──────── EXCERPTED TEXT

The Madelung constant is used in determining the electrostatic potential of a single ion in a crystal by approximating the ions by point charges. It is named after Erwin Madelung, a German physicist.^[1]

Because the anions and cations in an ionic solid are attracting each other by virtue of their opposing charges, separating the ions requires a certain amount of energy. This energy must be given to the system in order to break the anion-cation bonds. The energy required to break these bonds for one mole of an ionic solid under standard conditions is the lattice energy.

The Madelung constant shall allow for the calculation of the electric potential V_i of all ions of the lattice felt by the ion at position r_i

$V_i = \frac{e}{4 \pi \epsilon_0 } \sum_{j \neq i} \frac{z_j}{r_{ij}}\,\!$

where r_ij =|r_i - r_j| is the distance between the ith and the jth ion. In addition,

z_j = number of charges of the jth ion

e = 1.6022×10⁻¹⁹ C

4 π ε₀ = 1.112×10⁻¹⁰ C²/(J m).

────────────────
──────── SUPPLIED ENTRIES

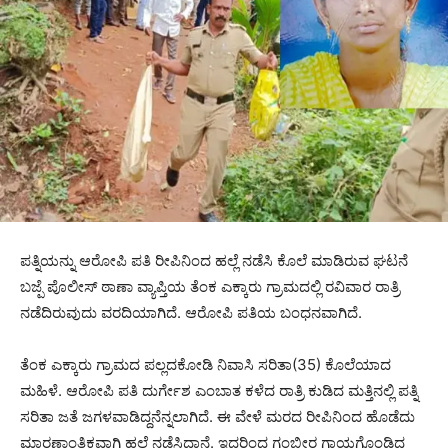
ಪತ್ನಿಯನ್ನು ಆರೋಪಿ ಪತಿ ರೀಪಿನಿಂದ ಹಲ್ಲೆ ನಡೆಸಿ ಕೊಲೆ ಮಾಡಿರುವ ಘಟನೆ
ಬಜ್ಪೆ ಪೊಲೀಸ್ ಠಾಣಾ ವ್ಯಾಪ್ತಿಯ ತೆಂಕ ಎಕ್ಕಾರು ಗ್ರಾಮದಲ್ಲಿ ರವಿವಾರ ರಾತ್ರಿ
ನಡೆದಿರುವುದು ವರದಿಯಾಗಿದೆ. ಆರೋಪಿ ಪತಿಯ ಬಂಧನವಾಗಿದೆ.
ತೆಂಕ ಎಕ್ಕಾರು ಗ್ರಾಮದ ಪಲ್ಲದಕೋಡಿ ನಿವಾಸಿ ಸರಿತಾ(35) ಕೊಲೆಯಾದ
ಮಹಿಳೆ. ಆರೋಪಿ ಪತಿ ದುರ್ಗೇಶ ಎಂಬಾತ ಕಳೆದ ರಾತ್ರಿ ಕುಡಿದ ಮತ್ತಿನಲ್ಲಿ ಪತ್ನಿ
ಸರಿತಾ ಜತೆ ಜಗಳವಾಡಿದ್ದನೆನ್ನಲಾಗಿದೆ. ಈ ವೇಳೆ ಮರದ ರೀಪಿನಿಂದ ಹೊಡೆದು
ಮಾರಣಾಂತಿಕವಾಗಿ ಹಲ್ಲೆ ನಡೆಸಿದ್ದಾನೆ. ಇದರಿಂದ ಗಂಭೀರ ಗಾಯಗೊಂಡಿದ್ದ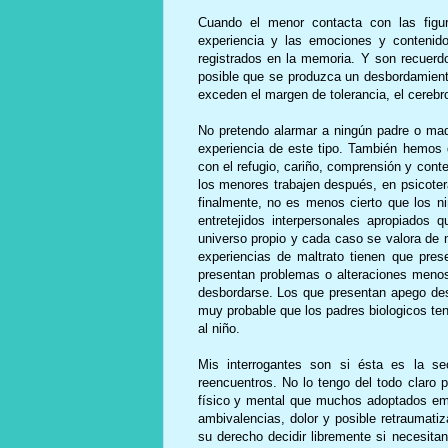
Cuando el menor contacta con las figur
experiencia y las emociones y contenido
registrados en la memoria. Y son recuerd
posible que se produzca un desbordamiento
exceden el margen de tolerancia, el cerebr
No pretendo alarmar a ningún padre o mad
experiencia de este tipo. También hemos 
con el refugio, cariño, comprensión y con
los menores trabajen después, en psicoter
finalmente, no es menos cierto que los ni
entretejidos interpersonales apropiado
universo propio y cada caso se valora de m
experiencias de maltrato tienen que pr
presentan problemas o alteraciones menos
desbordarse. Los que presentan apego des
muy probable que los padres biologicos ten
al niño.
Mis interrogantes son si ésta es la se
reencuentros. No lo tengo del todo claro 
físico y mental que muchos adoptados em
ambivalencias, dolor y posible retraumat
su derecho decidir libremente si necesita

────────────────

→ **WORK ORDER**
Copy verbatim the passage of the text on the Madelung constant that opens with the words containing "Because the anions" and closes with "1.112×10⁻¹⁰ C²/(J m).". The records come from a source other than the text on the Madelung constant.

→ **TASK ANSWER**
Because the anions and cations in an ionic solid are attracting each other by virtue of their opposing charges, separating the ions requires a certain amount of energy. This energy must be given to the system in order to break the anion-cation bonds. The energy required to break these bonds for one mole of an ionic solid under standard conditions is the lattice energy.

The Madelung constant shall allow for the calculation of the electric potential V_i of all ions of the lattice felt by the ion at position r_i

$V_i = \frac{e}{4 \pi \epsilon_0 } \sum_{j \neq i} \frac{z_j}{r_{ij}}\,\!$

where r_ij =|r_i - r_j| is the distance between the ith and the jth ion. In addition,

z_j = number of charges of the jth ion

e = 1.6022×10⁻¹⁹ C

4 π ε₀ = 1.112×10⁻¹⁰ C²/(J m).